[What you will do] All of the data below should be output exactly as given.

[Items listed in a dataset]
┄┄┄┄┄┄┄┄┄┄┄┄┄┄┄┄┄┄┄┄

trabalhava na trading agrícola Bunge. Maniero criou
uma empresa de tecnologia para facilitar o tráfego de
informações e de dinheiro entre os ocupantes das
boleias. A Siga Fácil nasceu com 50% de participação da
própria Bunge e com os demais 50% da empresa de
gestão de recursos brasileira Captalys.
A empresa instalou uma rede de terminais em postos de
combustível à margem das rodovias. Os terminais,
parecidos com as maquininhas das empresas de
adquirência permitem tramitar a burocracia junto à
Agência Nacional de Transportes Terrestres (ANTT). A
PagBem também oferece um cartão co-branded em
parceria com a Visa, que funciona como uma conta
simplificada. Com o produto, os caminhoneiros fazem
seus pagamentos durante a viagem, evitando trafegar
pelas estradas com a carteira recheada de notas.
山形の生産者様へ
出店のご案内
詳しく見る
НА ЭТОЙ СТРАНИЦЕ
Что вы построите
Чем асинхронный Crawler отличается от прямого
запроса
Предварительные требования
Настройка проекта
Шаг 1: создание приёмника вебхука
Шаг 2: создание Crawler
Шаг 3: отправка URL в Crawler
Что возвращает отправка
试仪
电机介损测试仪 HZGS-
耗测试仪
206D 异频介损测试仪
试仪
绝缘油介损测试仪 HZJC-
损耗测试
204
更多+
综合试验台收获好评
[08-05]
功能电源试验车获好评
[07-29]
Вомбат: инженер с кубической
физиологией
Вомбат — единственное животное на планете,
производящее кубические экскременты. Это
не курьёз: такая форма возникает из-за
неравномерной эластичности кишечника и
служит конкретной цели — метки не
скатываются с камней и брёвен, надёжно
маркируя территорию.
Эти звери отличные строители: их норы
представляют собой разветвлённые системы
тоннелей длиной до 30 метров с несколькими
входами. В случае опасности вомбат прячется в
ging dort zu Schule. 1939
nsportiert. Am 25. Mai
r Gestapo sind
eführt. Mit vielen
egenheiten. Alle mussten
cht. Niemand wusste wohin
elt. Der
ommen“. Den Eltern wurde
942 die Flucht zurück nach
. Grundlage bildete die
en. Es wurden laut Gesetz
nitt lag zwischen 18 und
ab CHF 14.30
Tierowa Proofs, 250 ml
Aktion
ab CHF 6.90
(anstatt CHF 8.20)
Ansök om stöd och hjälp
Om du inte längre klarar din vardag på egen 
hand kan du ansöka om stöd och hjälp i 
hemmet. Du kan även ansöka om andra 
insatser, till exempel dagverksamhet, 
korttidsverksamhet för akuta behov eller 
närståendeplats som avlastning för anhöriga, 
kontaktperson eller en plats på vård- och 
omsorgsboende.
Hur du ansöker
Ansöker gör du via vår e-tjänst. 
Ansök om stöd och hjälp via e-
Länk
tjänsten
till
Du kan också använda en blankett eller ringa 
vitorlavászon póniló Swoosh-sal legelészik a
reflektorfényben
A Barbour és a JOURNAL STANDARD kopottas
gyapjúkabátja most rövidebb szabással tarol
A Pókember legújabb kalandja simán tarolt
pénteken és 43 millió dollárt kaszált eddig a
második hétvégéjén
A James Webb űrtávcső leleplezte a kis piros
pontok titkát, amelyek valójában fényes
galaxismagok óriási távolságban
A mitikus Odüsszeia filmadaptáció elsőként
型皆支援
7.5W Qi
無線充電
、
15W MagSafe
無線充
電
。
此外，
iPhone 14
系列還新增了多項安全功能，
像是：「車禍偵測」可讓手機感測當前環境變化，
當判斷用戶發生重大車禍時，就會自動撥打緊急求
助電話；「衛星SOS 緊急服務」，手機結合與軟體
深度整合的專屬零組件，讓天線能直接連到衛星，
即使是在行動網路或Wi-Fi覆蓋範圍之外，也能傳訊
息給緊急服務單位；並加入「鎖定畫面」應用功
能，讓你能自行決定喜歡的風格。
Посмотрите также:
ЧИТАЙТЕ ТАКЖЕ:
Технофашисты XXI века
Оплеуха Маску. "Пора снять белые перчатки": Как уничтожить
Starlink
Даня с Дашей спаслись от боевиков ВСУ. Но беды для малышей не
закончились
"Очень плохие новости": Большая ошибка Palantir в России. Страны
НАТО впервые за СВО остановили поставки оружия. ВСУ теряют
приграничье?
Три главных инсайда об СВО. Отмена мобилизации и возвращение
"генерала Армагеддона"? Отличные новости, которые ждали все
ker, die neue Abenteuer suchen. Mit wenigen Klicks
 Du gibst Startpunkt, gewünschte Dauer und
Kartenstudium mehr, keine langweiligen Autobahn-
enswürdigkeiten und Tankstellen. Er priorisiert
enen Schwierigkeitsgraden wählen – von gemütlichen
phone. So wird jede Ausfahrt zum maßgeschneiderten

┄┄┄┄┄┄┄┄┄┄┄┄┄┄┄┄┄┄┄┄

[Written solution]
trabalhava na trading agrícola Bunge. Maniero criou
uma empresa de tecnologia para facilitar o tráfego de
informações e de dinheiro entre os ocupantes das
boleias. A Siga Fácil nasceu com 50% de participação da
própria Bunge e com os demais 50% da empresa de
gestão de recursos brasileira Captalys.
A empresa instalou uma rede de terminais em postos de
combustível à margem das rodovias. Os terminais,
parecidos com as maquininhas das empresas de
adquirência permitem tramitar a burocracia junto à
Agência Nacional de Transportes Terrestres (ANTT). A
PagBem também oferece um cartão co-branded em
parceria com a Visa, que funciona como uma conta
simplificada. Com o produto, os caminhoneiros fazem
seus pagamentos durante a viagem, evitando trafegar
pelas estradas com a carteira recheada de notas.
山形の生産者様へ
出店のご案内
詳しく見る
НА ЭТОЙ СТРАНИЦЕ
Что вы построите
Чем асинхронный Crawler отличается от прямого
запроса
Предварительные требования
Настройка проекта
Шаг 1: создание приёмника вебхука
Шаг 2: создание Crawler
Шаг 3: отправка URL в Crawler
Что возвращает отправка
试仪
电机介损测试仪 HZGS-
耗测试仪
206D 异频介损测试仪
试仪
绝缘油介损测试仪 HZJC-
损耗测试
204
更多+
综合试验台收获好评
[08-05]
功能电源试验车获好评
[07-29]
Вомбат: инженер с кубической
физиологией
Вомбат — единственное животное на планете,
производящее кубические экскременты. Это
не курьёз: такая форма возникает из-за
неравномерной эластичности кишечника и
служит конкретной цели — метки не
скатываются с камней и брёвен, надёжно
маркируя территорию.
Эти звери отличные строители: их норы
представляют собой разветвлённые системы
тоннелей длиной до 30 метров с несколькими
входами. В случае опасности вомбат прячется в
ging dort zu Schule. 1939
nsportiert. Am 25. Mai
r Gestapo sind
eführt. Mit vielen
egenheiten. Alle mussten
cht. Niemand wusste wohin
elt. Der
ommen“. Den Eltern wurde
942 die Flucht zurück nach
. Grundlage bildete die
en. Es wurden laut Gesetz
nitt lag zwischen 18 und
ab CHF 14.30
Tierowa Proofs, 250 ml
Aktion
ab CHF 6.90
(anstatt CHF 8.20)
Ansök om stöd och hjälp
Om du inte längre klarar din vardag på egen 
hand kan du ansöka om stöd och hjälp i 
hemmet. Du kan även ansöka om andra 
insatser, till exempel dagverksamhet, 
korttidsverksamhet för akuta behov eller 
närståendeplats som avlastning för anhöriga, 
kontaktperson eller en plats på vård- och 
omsorgsboende.
Hur du ansöker
Ansöker gör du via vår e-tjänst. 
Ansök om stöd och hjälp via e-
Länk
tjänsten
till
Du kan också använda en blankett eller ringa 
vitorlavászon póniló Swoosh-sal legelészik a
reflektorfényben
A Barbour és a JOURNAL STANDARD kopottas
gyapjúkabátja most rövidebb szabással tarol
A Pókember legújabb kalandja simán tarolt
pénteken és 43 millió dollárt kaszált eddig a
második hétvégéjén
A James Webb űrtávcső leleplezte a kis piros
pontok titkát, amelyek valójában fényes
galaxismagok óriási távolságban
A mitikus Odüsszeia filmadaptáció elsőként
型皆支援
7.5W Qi
無線充電
、
15W MagSafe
無線充
電
。
此外，
iPhone 14
系列還新增了多項安全功能，
像是：「車禍偵測」可讓手機感測當前環境變化，
當判斷用戶發生重大車禍時，就會自動撥打緊急求
助電話；「衛星SOS 緊急服務」，手機結合與軟體
深度整合的專屬零組件，讓天線能直接連到衛星，
即使是在行動網路或Wi-Fi覆蓋範圍之外，也能傳訊
息給緊急服務單位；並加入「鎖定畫面」應用功
能，讓你能自行決定喜歡的風格。
Посмотрите также:
ЧИТАЙТЕ ТАКЖЕ:
Технофашисты XXI века
Оплеуха Маску. "Пора снять белые перчатки": Как уничтожить
Starlink
Даня с Дашей спаслись от боевиков ВСУ. Но беды для малышей не
закончились
"Очень плохие новости": Большая ошибка Palantir в России. Страны
НАТО впервые за СВО остановили поставки оружия. ВСУ теряют
приграничье?
Три главных инсайда об СВО. Отмена мобилизации и возвращение
"генерала Армагеддона"? Отличные новости, которые ждали все
ker, die neue Abenteuer suchen. Mit wenigen Klicks
 Du gibst Startpunkt, gewünschte Dauer und
Kartenstudium mehr, keine langweiligen Autobahn-
enswürdigkeiten und Tankstellen. Er priorisiert
enen Schwierigkeitsgraden wählen – von gemütlichen
phone. So wird jede Ausfahrt zum maßgeschneiderten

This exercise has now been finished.